Today’s Sunday Spotlight is on Blind Tribute, by Mari Anne Christie.

Good non-fiction gives us a new perspective on the facts. Great fiction puts us into someone else’s shoes, letting us live a life so different from our own that we withdraw dazed and changed. The view from Blind Tribute will remain with me always.

Blind Tribute begins on the same day as the Battle of Fort Sumter, the start of the American Civil War, and the conflicts and attitudes underpinning the war are the central themes of the book.

Harry, the protagonist, has been a newspaper man since his university days, first in his hometown of Charleston, then in war zones around the world, and—for the past twenty years—in Philadelphia, as editor of its most successful newspaper. The conflict between the States is played out in his family, his birth family demanding allegiance to the South, and his wife and son castigating him for lack of loyalty to the North.

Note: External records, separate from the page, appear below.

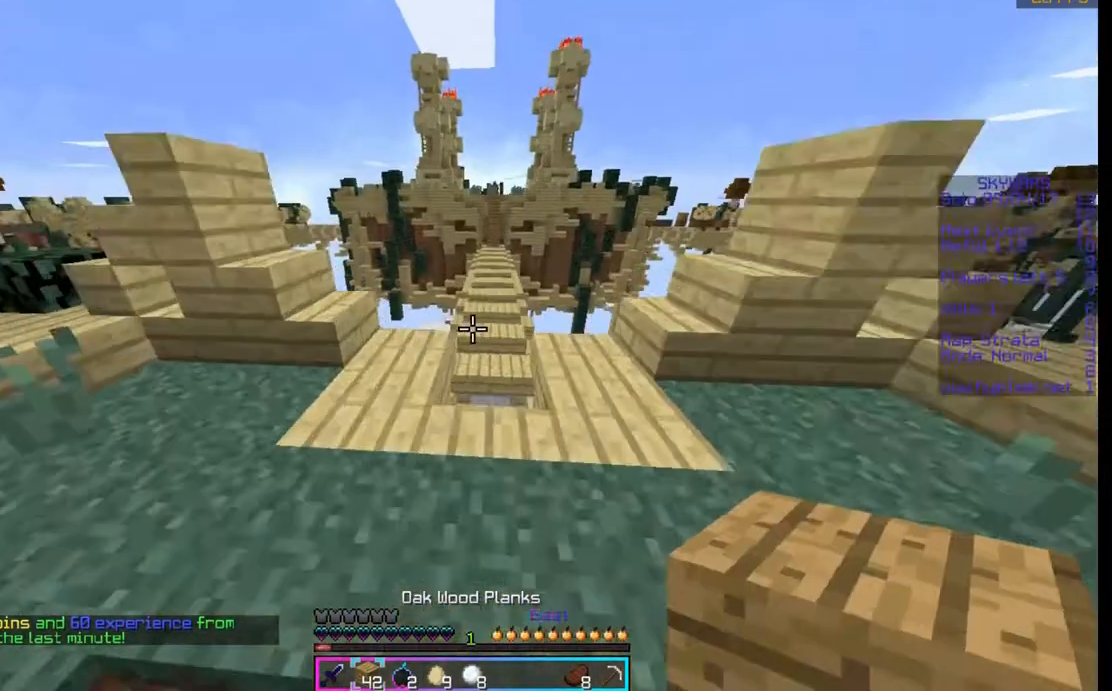
{"keys": ["w"], "mouse": [], "events": []}
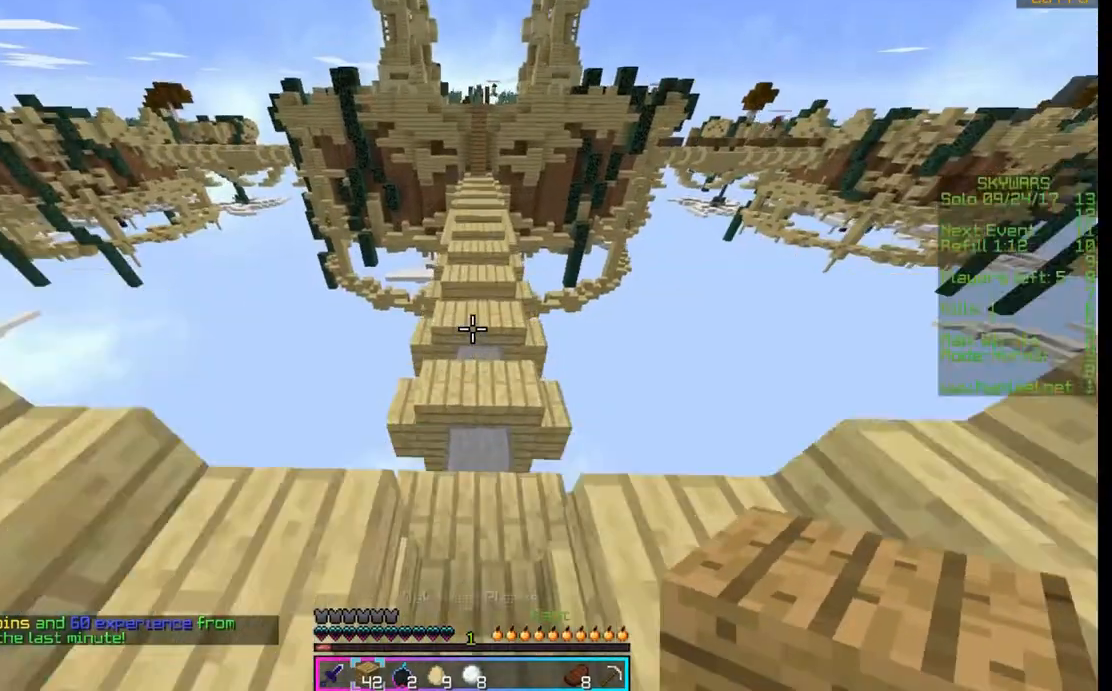
{"keys": ["space", "w"], "mouse": [], "events": [[267, "space", "down"], [400, "mouse_left", "down"], [500, "mouse_left", "up"]]}
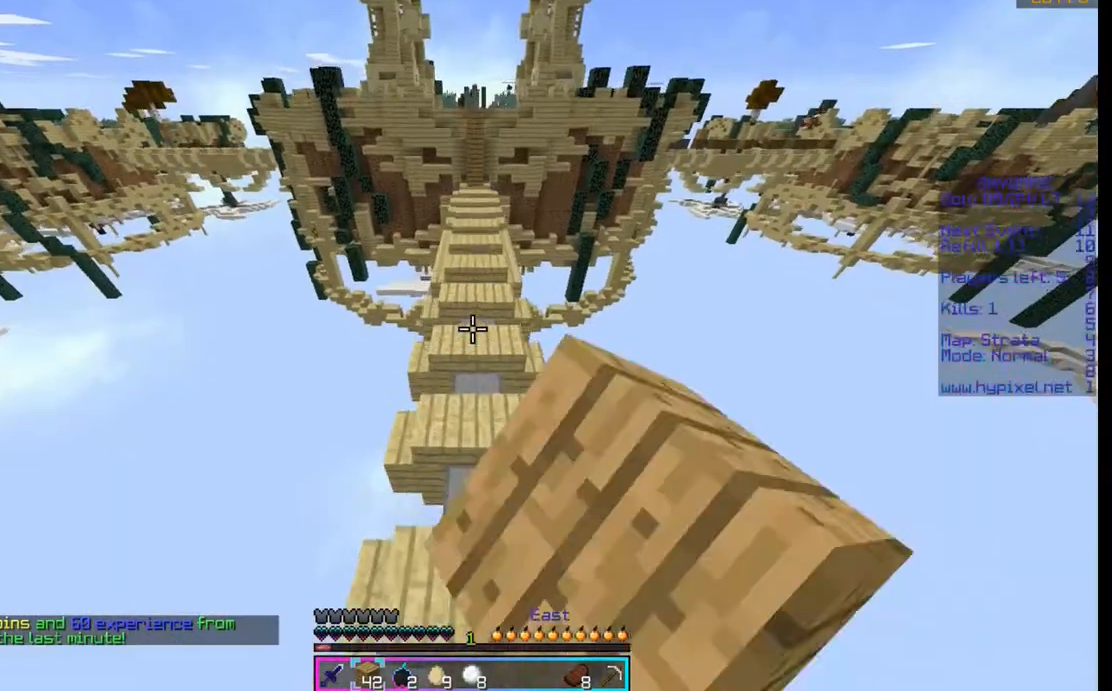
{"keys": ["space", "w"], "mouse": ["left"], "events": [[133, "mouse_left", "down"], [200, "mouse_left", "up"], [467, "mouse_left", "down"]]}
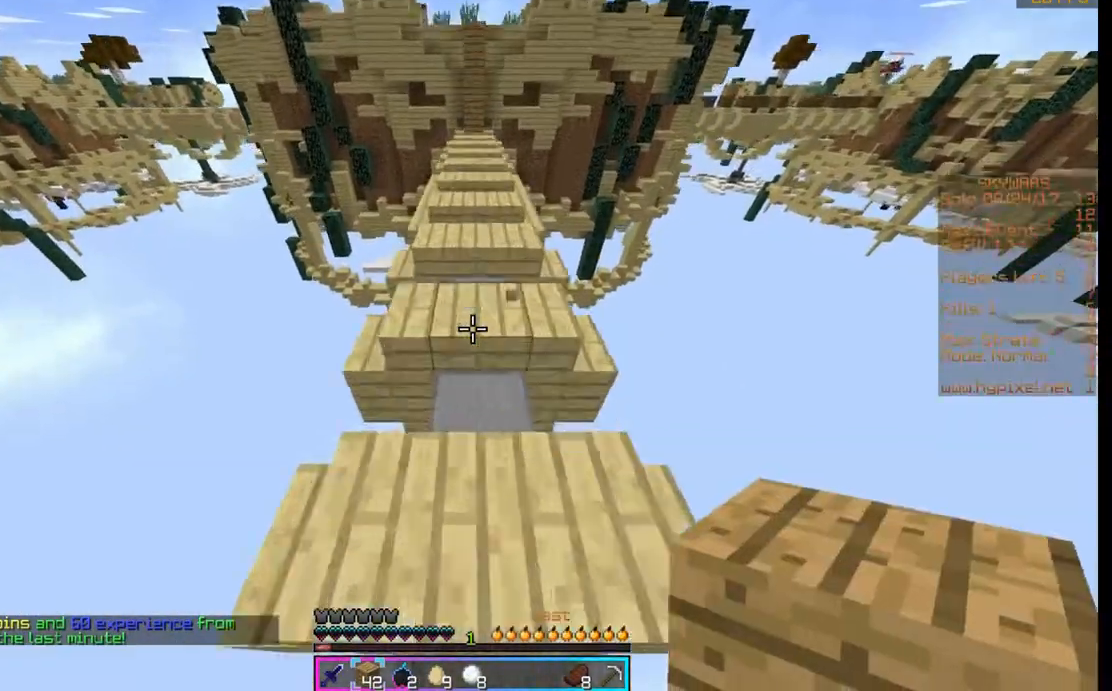
{"keys": ["space", "w"], "mouse": [], "events": [[167, "mouse_left", "up"], [300, "mouse_left", "down"], [300, "space", "up"], [500, "mouse_left", "up"], [500, "space", "down"]]}
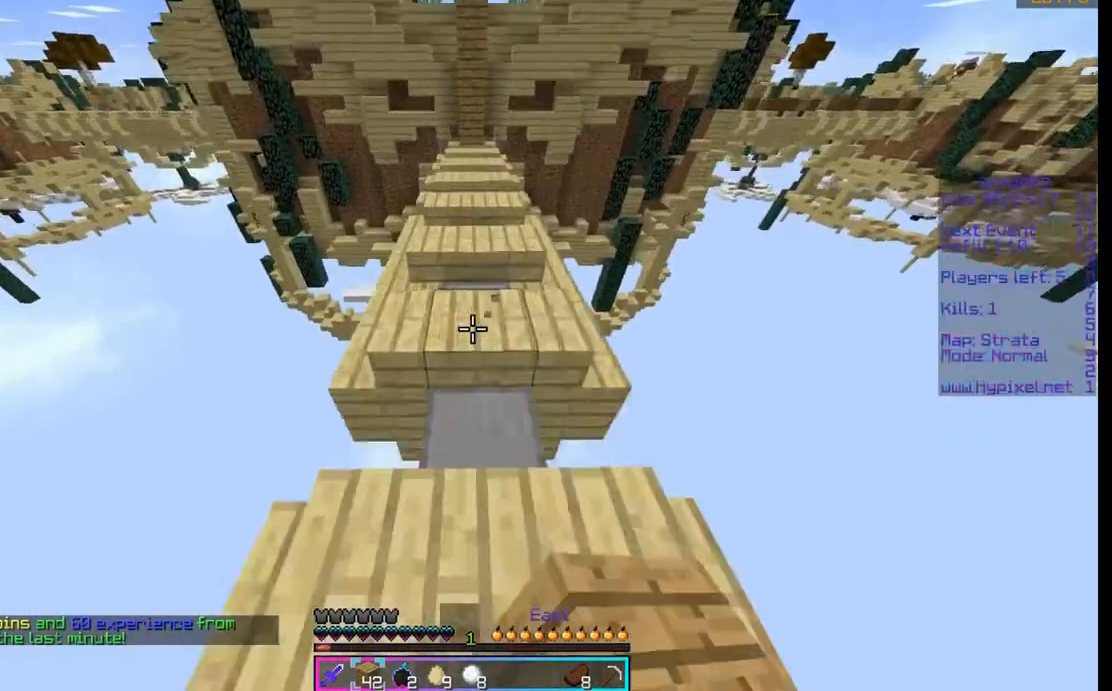
{"keys": ["w"], "mouse": [], "events": [[267, "space", "up"]]}
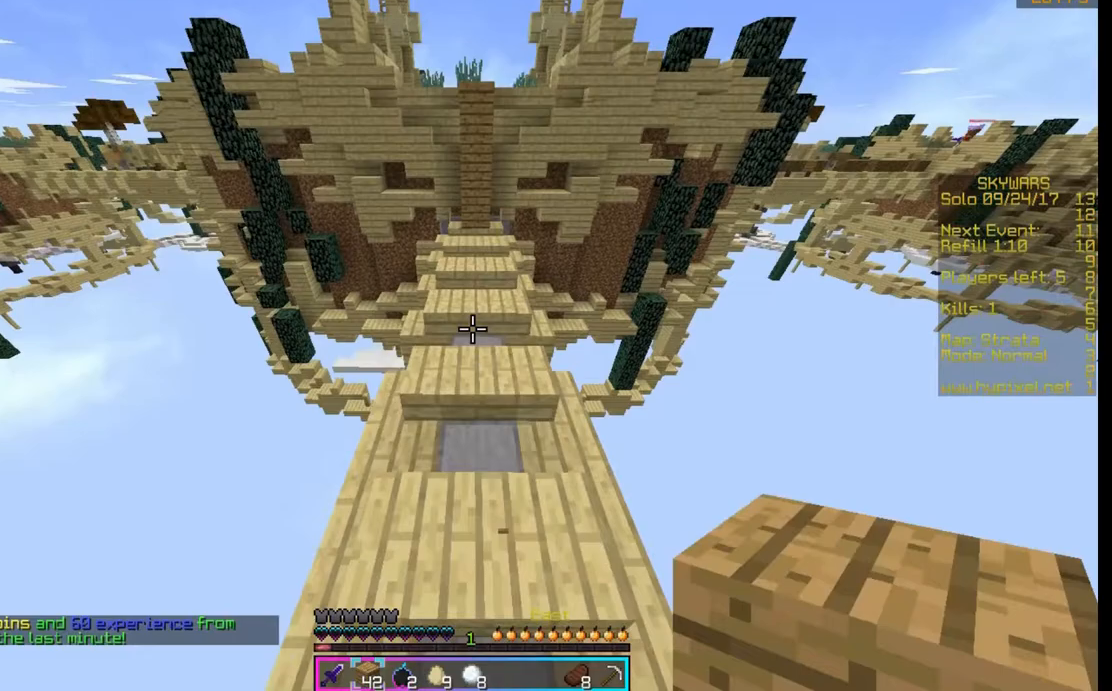
{"keys": ["w"], "mouse": [], "events": [[67, "space", "down"], [333, "space", "up"]]}
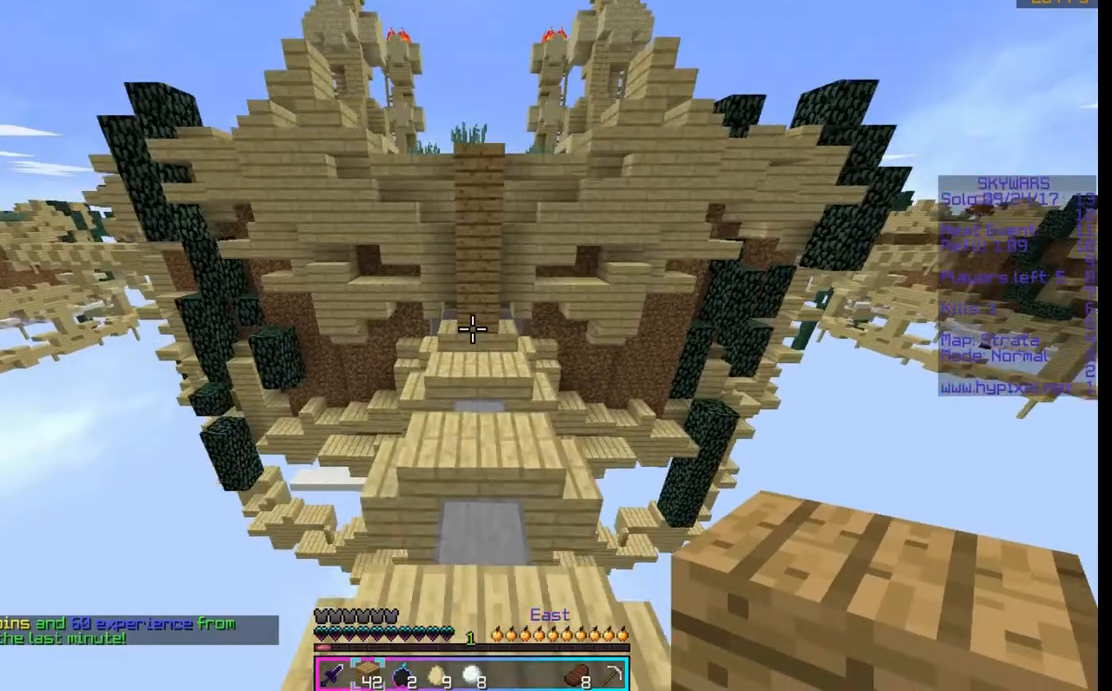
{"keys": [], "mouse": [], "events": [[500, "w", "up"]]}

But Harry is loyal to the neutrality of the press, and determined to make of himself his greatest news story. When he returns to Charleston but refuses to take sides, he expects to offend. He wonders if he will survive. He almost doesn’t.

Blind Tribute is a book about integrity, about the real meaning of family, about pride and its costs, about who pays for our acts of conscience. The exploration of the relationship between government and media is timely in today’s political climate, but also timeless, applying as much today as it did when Lincoln and Davis saw newspapers as propaganda machines. Harry’s view of neutrality is no more popular today than then, and more needed than ever.

Blind Tribute is meticulously researched and brilliantly written. Mari Anne Christie’s characters are real, her plot lines compelling, and her descriptions vivid. The scene that describes Harry’s ordeal is one of the most grueling things I’ve ever read.

I’ve been reading bits of this book for three years, as Mari reshaped, rewrote, and polished every line. I’ve seen it grow from good to great. If you read one historical fiction book in 2017, make it this one.

Blind Tribute

Every newspaper editor may owe tribute to the devil, but Harry Wentworth’s bill just came due.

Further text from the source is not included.